> _Problem description_
Which lines of the data below hold "processId"? Copy each of them.

> _Source data_
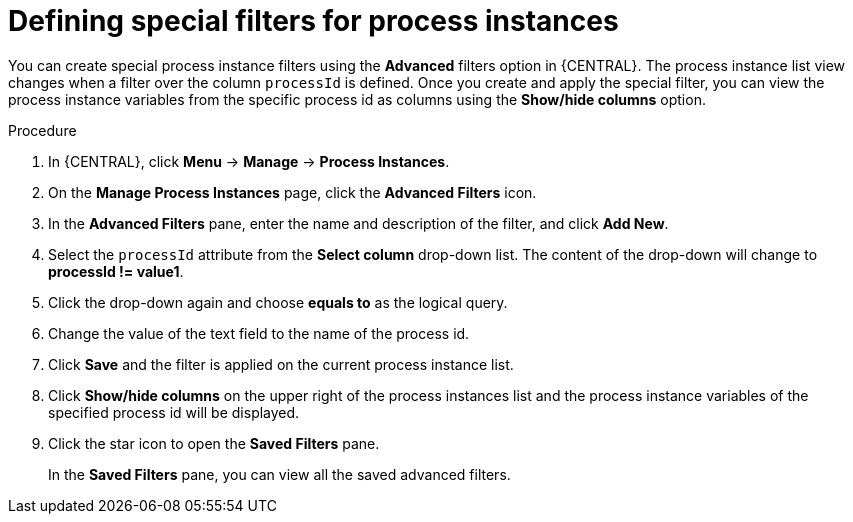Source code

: [id='interacting-with-processes-process-instances-special-filter-proc']
= Defining special filters for process instances

You can create special process instance filters using the *Advanced* filters option in {CENTRAL}. The process instance list view changes when a filter over the column `processId` is defined. Once you create and apply the special filter, you can view the process instance variables from the specific process id as columns using the *Show/hide columns* option.

.Procedure
. In {CENTRAL}, click *Menu* -> *Manage* -> *Process Instances*.
. On the *Manage Process Instances* page, click the *Advanced Filters* icon.
. In the *Advanced Filters* pane, enter the name and description of the filter, and click *Add New*.
. Select the `processId` attribute from the *Select column* drop-down list. The content of the drop-down will change to *processId != value1*.
. Click the drop-down again and choose *equals to* as the logical query.
. Change the value of the text field to the name of the process id.
. Click *Save* and the filter is applied on the current process instance list.
. Click *Show/hide columns* on the upper right of the process instances list and the process instance variables of the specified process id will be displayed.
. Click the star icon to open the *Saved Filters* pane.
+
In the *Saved Filters* pane, you can view all the saved advanced filters.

> _Task output_
You can create special process instance filters using the *Advanced* filters option in {CENTRAL}. The process instance list view changes when a filter over the column `processId` is defined. Once you create and apply the special filter, you can view the process instance variables from the specific process id as columns using the *Show/hide columns* option.
. Select the `processId` attribute from the *Select column* drop-down list. The content of the drop-down will change to *processId != value1*.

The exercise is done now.